Status: In Progress
Affects Version/s: None
Fix Version/s: None
Currently master-stress-test is 5-7% flaky, failing during a create table operation:
Due to the frequent master failovers introduced by the test, CREATE TABLE operations are failing because not enough tablet servers are known to be alive by the current leader master, who likely was just started and quickly elected.
In this case the master returns an InvalidArgument status to the client, which is not retried. This indicates a real issue that could occur in a production cluster, if the leader master were restarted and quickly regained leadership. I'm not sure yet what the right fix is, I can think of at least a few:
- Change the return status to be ServiceUnavailable.
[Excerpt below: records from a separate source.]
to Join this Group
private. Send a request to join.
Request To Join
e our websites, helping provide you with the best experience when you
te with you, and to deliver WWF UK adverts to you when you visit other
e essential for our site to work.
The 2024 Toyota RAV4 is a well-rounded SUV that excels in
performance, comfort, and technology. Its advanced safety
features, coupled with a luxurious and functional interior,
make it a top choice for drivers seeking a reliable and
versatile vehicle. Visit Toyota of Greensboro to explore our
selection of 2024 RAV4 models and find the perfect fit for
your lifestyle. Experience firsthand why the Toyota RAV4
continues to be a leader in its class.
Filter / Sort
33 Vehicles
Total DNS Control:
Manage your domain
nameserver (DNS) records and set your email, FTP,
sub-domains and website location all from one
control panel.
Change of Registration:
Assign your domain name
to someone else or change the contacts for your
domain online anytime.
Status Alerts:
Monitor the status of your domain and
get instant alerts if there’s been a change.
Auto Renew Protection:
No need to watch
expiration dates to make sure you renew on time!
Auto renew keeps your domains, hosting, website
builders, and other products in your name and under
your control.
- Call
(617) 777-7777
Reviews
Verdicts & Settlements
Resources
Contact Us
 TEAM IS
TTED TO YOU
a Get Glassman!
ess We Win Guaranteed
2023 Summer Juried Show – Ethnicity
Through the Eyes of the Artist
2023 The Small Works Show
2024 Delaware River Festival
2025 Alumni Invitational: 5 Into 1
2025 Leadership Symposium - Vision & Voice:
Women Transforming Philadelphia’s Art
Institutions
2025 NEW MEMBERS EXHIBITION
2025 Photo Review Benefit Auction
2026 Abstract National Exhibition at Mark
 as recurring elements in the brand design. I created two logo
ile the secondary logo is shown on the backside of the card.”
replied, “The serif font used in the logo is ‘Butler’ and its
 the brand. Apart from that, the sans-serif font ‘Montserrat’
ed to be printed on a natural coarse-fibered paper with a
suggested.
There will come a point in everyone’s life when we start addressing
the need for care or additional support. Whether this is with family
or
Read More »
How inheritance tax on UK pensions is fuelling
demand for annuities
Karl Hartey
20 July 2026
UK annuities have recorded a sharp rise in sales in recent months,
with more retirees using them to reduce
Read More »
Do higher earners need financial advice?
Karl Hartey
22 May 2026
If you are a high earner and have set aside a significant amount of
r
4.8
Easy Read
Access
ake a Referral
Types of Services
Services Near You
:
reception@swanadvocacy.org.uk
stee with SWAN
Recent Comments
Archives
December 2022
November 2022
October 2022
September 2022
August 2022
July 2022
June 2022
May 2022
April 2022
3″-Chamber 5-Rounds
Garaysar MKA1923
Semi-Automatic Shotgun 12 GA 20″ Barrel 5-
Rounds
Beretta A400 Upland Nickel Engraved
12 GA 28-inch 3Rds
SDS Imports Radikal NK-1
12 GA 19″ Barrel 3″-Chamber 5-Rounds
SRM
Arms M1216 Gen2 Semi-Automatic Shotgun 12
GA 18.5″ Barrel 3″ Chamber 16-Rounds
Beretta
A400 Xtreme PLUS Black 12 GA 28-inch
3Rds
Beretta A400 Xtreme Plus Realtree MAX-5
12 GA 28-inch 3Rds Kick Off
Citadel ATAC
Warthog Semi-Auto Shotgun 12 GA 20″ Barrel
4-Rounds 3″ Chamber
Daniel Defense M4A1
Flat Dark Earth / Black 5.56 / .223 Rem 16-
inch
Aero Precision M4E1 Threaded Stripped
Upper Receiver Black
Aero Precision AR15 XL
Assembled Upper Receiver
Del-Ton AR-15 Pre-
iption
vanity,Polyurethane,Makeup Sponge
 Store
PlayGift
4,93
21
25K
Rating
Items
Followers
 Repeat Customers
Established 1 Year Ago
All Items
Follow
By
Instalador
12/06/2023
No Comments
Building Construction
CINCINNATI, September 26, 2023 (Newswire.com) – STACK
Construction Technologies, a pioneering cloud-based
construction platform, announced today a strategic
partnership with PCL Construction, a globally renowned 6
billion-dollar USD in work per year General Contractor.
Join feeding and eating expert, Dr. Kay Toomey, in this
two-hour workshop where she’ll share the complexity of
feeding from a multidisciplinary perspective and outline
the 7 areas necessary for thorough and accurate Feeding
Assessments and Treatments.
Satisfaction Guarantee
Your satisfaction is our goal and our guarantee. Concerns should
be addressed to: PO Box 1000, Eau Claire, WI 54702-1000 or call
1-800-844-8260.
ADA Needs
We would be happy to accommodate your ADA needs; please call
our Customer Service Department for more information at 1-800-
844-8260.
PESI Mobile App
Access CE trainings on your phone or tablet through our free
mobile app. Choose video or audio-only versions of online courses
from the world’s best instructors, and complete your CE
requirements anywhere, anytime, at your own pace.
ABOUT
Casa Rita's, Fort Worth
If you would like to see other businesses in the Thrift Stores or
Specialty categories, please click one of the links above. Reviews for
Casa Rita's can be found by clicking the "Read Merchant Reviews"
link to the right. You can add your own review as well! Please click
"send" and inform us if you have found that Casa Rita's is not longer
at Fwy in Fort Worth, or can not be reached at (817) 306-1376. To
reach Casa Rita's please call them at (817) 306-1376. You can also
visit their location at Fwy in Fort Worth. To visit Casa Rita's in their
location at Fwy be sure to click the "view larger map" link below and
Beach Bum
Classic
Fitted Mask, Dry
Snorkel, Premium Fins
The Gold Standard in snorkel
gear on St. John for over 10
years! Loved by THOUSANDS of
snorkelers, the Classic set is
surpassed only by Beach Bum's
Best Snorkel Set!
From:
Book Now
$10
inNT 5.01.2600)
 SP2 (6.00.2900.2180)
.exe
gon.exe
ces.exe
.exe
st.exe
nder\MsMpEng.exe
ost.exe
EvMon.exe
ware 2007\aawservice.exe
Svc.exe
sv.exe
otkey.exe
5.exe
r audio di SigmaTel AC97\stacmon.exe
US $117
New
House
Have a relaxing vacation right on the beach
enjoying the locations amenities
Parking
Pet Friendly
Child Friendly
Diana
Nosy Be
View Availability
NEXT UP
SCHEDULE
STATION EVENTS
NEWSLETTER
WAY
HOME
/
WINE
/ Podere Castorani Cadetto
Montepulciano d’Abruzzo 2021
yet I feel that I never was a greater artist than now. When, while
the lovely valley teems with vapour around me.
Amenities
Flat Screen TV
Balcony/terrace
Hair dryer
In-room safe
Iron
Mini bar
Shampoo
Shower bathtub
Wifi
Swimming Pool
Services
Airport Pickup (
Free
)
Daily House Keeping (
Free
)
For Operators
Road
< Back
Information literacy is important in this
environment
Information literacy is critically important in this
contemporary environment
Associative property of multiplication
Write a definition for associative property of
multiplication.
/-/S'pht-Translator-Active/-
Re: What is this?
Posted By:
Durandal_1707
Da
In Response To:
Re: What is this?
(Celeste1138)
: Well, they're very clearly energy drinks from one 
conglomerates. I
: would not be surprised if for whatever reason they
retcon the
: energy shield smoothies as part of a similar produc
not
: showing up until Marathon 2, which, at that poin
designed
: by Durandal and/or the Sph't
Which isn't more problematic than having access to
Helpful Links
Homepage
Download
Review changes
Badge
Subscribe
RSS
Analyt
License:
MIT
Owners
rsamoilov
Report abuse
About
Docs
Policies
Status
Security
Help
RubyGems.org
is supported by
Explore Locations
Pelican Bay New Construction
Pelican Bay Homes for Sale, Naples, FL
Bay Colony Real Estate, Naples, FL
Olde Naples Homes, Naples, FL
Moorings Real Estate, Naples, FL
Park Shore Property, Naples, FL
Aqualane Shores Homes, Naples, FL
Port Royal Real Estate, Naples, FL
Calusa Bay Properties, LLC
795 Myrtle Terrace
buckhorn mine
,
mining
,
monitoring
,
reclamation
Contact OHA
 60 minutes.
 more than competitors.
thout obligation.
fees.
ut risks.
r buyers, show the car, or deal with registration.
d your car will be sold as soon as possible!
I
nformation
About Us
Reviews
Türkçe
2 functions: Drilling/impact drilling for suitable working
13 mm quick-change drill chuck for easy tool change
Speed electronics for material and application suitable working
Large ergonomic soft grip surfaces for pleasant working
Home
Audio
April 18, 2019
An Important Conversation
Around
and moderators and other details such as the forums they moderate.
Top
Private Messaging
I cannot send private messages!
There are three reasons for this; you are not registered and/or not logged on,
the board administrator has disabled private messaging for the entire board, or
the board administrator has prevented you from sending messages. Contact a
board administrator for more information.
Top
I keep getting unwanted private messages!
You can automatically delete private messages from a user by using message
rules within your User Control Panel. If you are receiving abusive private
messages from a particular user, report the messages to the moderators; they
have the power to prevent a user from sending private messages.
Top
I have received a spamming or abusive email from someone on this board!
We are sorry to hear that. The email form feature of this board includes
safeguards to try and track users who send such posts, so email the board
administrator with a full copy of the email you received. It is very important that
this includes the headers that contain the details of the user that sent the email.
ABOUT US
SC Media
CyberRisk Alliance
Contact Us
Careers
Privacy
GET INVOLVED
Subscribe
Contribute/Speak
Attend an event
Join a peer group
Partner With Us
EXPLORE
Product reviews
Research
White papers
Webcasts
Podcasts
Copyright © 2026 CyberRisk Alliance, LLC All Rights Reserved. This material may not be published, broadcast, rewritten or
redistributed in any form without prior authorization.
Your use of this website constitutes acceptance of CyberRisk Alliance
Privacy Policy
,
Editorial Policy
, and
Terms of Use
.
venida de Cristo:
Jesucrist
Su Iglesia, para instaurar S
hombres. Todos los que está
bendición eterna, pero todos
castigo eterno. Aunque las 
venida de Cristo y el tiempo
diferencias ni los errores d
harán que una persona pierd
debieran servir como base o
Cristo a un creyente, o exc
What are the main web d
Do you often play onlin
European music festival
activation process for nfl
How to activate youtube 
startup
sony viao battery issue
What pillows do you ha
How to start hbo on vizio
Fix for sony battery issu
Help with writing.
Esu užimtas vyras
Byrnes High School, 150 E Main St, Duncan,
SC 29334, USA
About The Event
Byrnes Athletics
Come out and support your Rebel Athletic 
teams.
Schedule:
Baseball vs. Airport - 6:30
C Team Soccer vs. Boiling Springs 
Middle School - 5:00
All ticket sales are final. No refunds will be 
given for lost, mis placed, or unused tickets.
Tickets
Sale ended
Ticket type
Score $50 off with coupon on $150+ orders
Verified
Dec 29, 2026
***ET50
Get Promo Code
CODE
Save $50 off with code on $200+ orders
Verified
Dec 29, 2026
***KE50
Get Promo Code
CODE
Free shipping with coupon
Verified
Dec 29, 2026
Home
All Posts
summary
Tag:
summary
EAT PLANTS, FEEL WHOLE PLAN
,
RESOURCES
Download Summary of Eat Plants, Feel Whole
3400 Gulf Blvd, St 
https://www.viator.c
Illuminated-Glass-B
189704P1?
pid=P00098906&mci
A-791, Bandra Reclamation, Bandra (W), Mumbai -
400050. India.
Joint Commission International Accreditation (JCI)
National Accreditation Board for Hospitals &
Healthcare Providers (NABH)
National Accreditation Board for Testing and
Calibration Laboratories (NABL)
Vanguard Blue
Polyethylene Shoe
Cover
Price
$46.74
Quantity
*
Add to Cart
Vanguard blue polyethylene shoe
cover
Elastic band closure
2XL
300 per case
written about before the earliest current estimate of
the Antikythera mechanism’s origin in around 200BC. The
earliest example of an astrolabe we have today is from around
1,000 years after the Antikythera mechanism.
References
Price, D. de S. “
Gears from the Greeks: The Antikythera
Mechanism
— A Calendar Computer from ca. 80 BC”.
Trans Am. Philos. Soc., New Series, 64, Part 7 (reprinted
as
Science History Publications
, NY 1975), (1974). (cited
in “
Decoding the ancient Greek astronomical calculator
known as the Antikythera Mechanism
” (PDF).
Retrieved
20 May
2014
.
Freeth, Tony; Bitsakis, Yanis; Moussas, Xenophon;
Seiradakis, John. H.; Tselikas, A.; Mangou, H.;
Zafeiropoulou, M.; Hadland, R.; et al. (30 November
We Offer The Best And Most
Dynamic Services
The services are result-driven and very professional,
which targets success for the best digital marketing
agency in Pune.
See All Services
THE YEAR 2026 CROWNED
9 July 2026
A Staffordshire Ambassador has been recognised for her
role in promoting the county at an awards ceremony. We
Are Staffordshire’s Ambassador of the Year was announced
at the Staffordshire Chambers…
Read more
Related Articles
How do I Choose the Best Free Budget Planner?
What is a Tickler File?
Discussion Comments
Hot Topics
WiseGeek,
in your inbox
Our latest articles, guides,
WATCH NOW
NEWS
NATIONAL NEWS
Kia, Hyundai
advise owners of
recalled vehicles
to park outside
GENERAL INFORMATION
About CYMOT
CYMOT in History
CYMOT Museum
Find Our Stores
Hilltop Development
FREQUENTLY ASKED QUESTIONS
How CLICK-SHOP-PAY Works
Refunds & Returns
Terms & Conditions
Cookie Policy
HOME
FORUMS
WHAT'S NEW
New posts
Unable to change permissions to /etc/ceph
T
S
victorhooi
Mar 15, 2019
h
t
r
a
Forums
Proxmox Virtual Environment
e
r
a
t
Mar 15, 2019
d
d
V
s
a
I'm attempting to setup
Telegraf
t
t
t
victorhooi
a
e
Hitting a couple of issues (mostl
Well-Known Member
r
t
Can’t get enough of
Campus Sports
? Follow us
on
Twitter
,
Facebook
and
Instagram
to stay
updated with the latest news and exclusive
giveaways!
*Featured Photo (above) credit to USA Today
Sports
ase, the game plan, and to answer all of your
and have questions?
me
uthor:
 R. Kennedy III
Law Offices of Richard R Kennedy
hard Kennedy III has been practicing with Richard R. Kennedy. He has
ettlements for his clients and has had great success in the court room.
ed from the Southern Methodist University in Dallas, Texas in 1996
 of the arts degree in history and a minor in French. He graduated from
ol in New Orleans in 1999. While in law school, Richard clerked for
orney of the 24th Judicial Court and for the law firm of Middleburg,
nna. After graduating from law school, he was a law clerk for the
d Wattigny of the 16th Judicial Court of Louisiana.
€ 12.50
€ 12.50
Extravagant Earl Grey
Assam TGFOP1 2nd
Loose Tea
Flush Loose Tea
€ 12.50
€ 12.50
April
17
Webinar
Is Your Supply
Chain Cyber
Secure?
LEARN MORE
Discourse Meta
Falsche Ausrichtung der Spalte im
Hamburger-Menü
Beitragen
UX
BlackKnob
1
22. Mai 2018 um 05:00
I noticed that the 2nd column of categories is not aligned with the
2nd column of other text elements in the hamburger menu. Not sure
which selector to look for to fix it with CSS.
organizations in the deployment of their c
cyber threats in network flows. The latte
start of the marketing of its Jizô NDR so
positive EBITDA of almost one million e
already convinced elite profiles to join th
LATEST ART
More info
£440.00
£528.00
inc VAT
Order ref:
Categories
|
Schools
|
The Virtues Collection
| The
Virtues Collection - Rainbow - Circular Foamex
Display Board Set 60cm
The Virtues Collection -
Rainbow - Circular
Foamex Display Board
The client will retry up to the timeout. The downside is that in legitimate scenarios where there aren't enough tablet servers the operation will take the full timeout to fail, and probably have a less useful error status type. Perhaps we could have a heuristic which says that if the leader hasn't been active for at least n * heartbeat_interval (where n is a small integer), then ServiceUnavailable is used.
- Change master-stress-test to use replication 1 tables. This makes it much less likely for the race to occur, although it's still possible. This also doesn't fix the underlying issue.
- Introduce a special case in the table creating thread of master-stress-test to retry the specific InvalidArgument status. Also doesn't fix the underlying issue.